Cleaning up challenges

Attempting to renew cert (www.nabu-willich.de) from /etc/letsencrypt/renewal/www.nabu-willich.de.conf produced an unexpected error: urn:ietf:params:acme:error:rateLimited :: There were too many requests of a given type :: Error finalizing order :: too many certificates already issued for exact set of domains: www.nabu-willich.de: see https://letsencrypt.org/docs/rate-limits/. Skipping.

My web server is (include version): apache 2.4.18-2ubuntu3.9

The operating system my web server runs on is (include version): ubuntu 16.04

My hosting provider, if applicable, is: strato

I can login to a root shell on my machine (yes or no, or I don’t know): yes

I’m using a control panel to manage my site (no, or provide the name and version of the control panel): no

The version of my client is (e.g. output of certbot --version or certbot-auto --version if you’re using Certbot):
certbot 0.19.0

At Website https://crt.sh/?q=www.nabu-willich.de i see they are more then 100 Certificates, last created at 20 Jan 2019, but not created by me. Possible we have a security-Problem?
Please help, Thank you!


#2

Indeed, something has been spam-renewing your certificate:

Rate Limit Current Status Domain
50 Certificates per Registered Domain per week OK (5 / 50 this week.) nabu-willich.de
5 Duplicate Certificates per week Limit exceeded. Next issuable at 2019-01-25T22:15:55.000Z www.nabu-willich.de

Summary generated at https://tools.letsdebug.net/cert-search?m=domain&q=www.nabu-willich.de&d=168 .

→ **SOURCE MATERIAL**:
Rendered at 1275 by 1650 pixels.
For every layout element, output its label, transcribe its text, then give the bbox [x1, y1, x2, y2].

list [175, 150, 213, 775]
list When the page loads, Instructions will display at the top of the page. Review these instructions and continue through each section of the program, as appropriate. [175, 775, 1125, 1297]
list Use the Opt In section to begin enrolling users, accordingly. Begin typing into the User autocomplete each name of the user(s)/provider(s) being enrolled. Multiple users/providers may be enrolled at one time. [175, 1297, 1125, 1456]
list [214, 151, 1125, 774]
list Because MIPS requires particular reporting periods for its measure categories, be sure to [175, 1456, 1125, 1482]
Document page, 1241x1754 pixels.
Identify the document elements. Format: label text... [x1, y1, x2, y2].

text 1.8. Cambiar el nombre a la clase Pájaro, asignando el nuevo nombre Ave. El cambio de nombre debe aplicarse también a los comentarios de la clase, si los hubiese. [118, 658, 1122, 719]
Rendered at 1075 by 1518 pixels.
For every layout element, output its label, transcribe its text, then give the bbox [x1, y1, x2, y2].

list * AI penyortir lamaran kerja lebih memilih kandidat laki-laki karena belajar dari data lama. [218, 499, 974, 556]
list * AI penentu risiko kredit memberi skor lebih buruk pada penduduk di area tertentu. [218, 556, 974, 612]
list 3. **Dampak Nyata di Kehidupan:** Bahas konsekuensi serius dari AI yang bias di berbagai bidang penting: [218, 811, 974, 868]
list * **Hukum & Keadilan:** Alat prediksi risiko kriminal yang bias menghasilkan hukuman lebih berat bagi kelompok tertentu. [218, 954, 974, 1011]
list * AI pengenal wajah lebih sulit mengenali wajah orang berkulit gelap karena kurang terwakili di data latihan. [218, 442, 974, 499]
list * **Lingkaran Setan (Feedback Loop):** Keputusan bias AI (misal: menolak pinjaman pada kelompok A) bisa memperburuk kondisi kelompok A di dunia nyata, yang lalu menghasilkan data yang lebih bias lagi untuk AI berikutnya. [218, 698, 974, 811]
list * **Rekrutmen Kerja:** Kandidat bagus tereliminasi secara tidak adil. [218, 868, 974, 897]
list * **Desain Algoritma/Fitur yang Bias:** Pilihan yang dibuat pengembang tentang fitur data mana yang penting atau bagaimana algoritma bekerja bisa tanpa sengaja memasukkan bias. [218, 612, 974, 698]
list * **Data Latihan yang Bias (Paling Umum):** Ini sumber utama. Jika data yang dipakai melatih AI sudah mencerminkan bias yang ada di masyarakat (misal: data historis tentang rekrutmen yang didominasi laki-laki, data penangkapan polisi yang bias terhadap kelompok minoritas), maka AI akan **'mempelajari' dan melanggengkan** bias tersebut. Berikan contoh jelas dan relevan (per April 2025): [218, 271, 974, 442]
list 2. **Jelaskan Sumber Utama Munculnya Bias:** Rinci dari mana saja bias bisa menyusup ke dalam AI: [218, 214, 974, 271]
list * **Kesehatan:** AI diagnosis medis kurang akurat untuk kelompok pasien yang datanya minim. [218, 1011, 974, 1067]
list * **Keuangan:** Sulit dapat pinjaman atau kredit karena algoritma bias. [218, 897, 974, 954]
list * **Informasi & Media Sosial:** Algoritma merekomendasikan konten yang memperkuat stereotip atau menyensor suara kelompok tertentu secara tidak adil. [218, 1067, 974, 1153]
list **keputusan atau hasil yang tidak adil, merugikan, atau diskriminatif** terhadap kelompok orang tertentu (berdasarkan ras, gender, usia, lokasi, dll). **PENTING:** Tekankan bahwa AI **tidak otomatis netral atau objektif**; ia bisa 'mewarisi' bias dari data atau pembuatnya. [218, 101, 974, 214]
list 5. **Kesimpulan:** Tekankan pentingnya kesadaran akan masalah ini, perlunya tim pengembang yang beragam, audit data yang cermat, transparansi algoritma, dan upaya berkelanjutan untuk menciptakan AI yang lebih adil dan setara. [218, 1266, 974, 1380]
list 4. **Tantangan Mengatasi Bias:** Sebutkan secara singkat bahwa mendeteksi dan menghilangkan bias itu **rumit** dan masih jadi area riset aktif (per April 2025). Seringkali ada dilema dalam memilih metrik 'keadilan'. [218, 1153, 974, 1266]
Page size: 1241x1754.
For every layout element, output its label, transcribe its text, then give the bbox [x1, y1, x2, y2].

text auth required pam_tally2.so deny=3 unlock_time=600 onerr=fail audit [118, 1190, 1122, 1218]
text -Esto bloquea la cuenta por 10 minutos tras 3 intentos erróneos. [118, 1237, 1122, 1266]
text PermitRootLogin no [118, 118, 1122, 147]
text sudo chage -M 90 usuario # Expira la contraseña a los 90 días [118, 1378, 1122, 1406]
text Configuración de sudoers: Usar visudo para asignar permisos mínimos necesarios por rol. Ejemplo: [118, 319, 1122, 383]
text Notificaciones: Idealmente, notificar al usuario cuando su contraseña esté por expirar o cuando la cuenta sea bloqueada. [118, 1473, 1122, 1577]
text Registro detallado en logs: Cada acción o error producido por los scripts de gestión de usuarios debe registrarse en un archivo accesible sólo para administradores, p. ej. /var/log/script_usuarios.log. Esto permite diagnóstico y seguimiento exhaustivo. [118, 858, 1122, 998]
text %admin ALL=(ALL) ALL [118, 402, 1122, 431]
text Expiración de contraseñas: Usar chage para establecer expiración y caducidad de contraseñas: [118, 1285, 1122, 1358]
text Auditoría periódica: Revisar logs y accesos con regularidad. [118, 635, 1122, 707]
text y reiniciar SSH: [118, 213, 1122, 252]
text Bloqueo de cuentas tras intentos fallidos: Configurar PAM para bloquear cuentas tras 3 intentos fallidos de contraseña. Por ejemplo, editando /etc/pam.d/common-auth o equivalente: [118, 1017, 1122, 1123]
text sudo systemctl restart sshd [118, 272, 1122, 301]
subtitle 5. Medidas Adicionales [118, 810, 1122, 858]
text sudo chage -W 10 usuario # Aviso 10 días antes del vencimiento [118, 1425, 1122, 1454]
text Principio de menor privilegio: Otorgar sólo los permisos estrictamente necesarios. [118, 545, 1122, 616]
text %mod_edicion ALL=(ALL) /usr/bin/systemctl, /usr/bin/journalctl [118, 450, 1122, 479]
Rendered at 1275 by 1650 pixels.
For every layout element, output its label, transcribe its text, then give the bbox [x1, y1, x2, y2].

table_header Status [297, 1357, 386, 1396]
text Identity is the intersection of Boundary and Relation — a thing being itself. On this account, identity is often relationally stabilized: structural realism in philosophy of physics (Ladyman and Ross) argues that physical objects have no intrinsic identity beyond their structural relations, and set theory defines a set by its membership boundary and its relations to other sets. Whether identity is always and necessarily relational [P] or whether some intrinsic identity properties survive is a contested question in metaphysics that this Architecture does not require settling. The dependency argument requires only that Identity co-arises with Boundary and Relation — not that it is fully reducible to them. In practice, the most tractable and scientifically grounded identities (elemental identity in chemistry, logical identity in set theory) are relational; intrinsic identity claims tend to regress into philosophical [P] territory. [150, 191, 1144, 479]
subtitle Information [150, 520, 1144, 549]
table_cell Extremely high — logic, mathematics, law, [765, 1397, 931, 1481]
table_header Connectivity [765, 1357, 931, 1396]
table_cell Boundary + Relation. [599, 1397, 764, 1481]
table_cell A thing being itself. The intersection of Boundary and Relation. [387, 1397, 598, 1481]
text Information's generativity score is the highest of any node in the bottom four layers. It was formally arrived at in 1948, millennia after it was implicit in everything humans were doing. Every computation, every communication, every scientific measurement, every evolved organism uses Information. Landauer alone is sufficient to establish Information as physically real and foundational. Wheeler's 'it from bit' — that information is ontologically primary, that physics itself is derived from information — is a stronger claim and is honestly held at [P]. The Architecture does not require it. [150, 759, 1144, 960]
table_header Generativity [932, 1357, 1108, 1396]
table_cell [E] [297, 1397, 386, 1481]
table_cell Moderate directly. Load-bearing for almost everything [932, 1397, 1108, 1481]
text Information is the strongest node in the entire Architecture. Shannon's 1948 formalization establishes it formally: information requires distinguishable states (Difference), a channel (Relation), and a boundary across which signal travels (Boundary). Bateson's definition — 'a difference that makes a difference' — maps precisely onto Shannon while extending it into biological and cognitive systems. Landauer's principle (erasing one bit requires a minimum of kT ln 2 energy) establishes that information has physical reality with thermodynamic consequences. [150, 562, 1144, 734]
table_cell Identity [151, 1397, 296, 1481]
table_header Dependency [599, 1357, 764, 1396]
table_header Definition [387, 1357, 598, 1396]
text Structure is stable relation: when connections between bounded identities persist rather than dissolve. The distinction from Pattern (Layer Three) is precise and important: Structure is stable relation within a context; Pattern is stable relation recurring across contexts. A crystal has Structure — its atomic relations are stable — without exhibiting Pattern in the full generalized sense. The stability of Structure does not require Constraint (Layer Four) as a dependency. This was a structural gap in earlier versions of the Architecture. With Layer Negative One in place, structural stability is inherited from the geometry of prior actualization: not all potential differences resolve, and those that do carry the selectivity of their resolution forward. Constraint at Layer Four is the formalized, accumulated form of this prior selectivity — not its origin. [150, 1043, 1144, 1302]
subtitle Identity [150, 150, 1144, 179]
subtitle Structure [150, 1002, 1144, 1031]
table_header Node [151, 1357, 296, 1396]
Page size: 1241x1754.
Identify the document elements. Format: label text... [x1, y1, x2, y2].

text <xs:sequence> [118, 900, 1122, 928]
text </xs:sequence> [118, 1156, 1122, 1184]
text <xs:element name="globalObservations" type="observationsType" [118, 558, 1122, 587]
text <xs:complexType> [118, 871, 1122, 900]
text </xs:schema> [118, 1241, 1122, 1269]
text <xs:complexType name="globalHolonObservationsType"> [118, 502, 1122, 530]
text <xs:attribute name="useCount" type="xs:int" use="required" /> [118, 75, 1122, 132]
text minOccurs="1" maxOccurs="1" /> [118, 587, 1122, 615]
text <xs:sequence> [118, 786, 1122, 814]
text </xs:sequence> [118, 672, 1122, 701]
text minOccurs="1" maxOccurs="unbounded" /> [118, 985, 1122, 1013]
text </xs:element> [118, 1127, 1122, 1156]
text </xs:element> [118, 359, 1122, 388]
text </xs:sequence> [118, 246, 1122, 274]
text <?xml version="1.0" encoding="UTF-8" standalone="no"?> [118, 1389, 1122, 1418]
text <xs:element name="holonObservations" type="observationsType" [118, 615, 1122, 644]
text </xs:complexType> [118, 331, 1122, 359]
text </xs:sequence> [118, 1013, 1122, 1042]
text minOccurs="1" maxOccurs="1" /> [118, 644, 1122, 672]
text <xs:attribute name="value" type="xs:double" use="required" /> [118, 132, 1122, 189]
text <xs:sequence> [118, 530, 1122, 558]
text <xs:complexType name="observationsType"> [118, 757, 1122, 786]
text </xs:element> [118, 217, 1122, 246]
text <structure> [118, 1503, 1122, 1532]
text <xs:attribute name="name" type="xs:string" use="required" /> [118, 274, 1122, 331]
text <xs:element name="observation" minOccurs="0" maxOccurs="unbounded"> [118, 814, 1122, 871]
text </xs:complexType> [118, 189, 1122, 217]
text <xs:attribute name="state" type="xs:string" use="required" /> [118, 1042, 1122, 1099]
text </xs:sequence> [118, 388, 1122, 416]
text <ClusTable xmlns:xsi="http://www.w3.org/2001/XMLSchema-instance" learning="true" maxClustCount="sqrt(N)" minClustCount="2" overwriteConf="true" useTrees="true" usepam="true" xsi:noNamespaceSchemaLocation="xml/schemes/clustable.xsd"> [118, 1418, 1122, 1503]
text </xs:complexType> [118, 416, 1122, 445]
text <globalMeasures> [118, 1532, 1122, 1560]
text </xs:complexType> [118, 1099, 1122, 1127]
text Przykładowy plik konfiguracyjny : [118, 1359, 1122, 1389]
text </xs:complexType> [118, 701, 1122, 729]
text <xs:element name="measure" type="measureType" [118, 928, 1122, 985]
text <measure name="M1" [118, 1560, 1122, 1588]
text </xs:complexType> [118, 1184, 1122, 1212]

→ **QUESTIONS TO ANSWER**:
(a) Answer these questions about the certificate rate-limit thread:
(i) Which web server version is reported?
(ii) Who is the hosting provider?
(iii) When can the next duplicate certificate be issued?
(b) In the certificate rate-limit thread, take the stretch from "Cleaning up challenges" through "see https://letsencrypt.org/docs/rate-limits/. Skipping." and edit it so that "Skipping" becomes "Aborting".
(c) Pick up the certificate rate-limit thread and write what follows its final sentence.
The lines have nothing to do with the certificate rate-limit thread.

→ **ANSWERS TO EACH TASK**:
(a)
(i) apache 2.4.18-2ubuntu3.9
(ii) strato
(iii) 2019-01-25T22:15:55.000Z

(b)
Cleaning up challenges

Attempting to renew cert (www.nabu-willich.de) from /etc/letsencrypt/renewal/www.nabu-willich.de.conf produced an unexpected error: urn:ietf:params:acme:error:rateLimited :: There were too many requests of a given type :: Error finalizing order :: too many certificates already issued for exact set of domains: www.nabu-willich.de: see https://letsencrypt.org/docs/rate-limits/. Aborting.

(c)
In all likelihood, it was by your Certbot installation. You can check how many you are responsible for with something like:

sudo grep -R "Writing certificate to" /var/log/letsencrypt | wc -l

The very first thing you should do is upgrade Certbot by visiting https://certbot.eff.org , and we can go from there.

Having a certificate that is being renewed every day but not successfully installing to your webserver is a pretty good sign that something is going wrong inside Certbot. It may be a bug that was fixed in the long interval since 0.19 was released, so it’s really important to upgrade first and then work on fixing the issue.


#3

This is somewhat “outdated”.

Can you show the complete job that runs to renew your certs?


#4

Thank you!
I am running this command:

grep -R "Writing certificate to" /var/log/letsencrypt | wc -l
53

but this is included any other domain.
Only domain www.nabu-willich.de:

grep -R "Writing certificate to" /var/log/letsencrypt | grep www.nabu-willich.de

/var/log/letsencrypt/letsencrypt.log.415:2018-07-09 13:13:05,122:DEBUG:certbot.storage:Writing certificate to /etc/letsencrypt/live/ **www.nabu-willich.de** -0001/cert.pem.

==> only 1 request

I do the upgrade certbot and try again to renew certificate …


#5

Wow. That is a very long time ago.

I wonder if Certbot has been failing before the point where it writes the certificate to disk, but after it has caused the CA to renew the certificate.

You might be able to find a much more recent logfile involving that domain:

grep -RE 'value": "www.nabu-willich.de"' /var/log/letsencrypt

and check for the failure reason in those. You will need to ignore all of the ones that report a rate limit issue, but there should be a few with the real failure reason.


#6

certbot is upgraded to:

certbot 0.28.0

Possible the real Problem was this: (the last error before the rate-Problems)

2018-09-09 22:21:25,524:WARNING:certbot.renewal:Attempting to renew cert (www.nabu-willich.de) from /etc/letsencrypt/renewal/www.nabu-willich.de.conf produced an unexpected error: [Errno 2] No such file or directory: '/etc/letsencrypt/archive/www.nabu-willich.de/privkey2.pem'. Skipping.

But: Why we have more than 100 Certificates and no valid key??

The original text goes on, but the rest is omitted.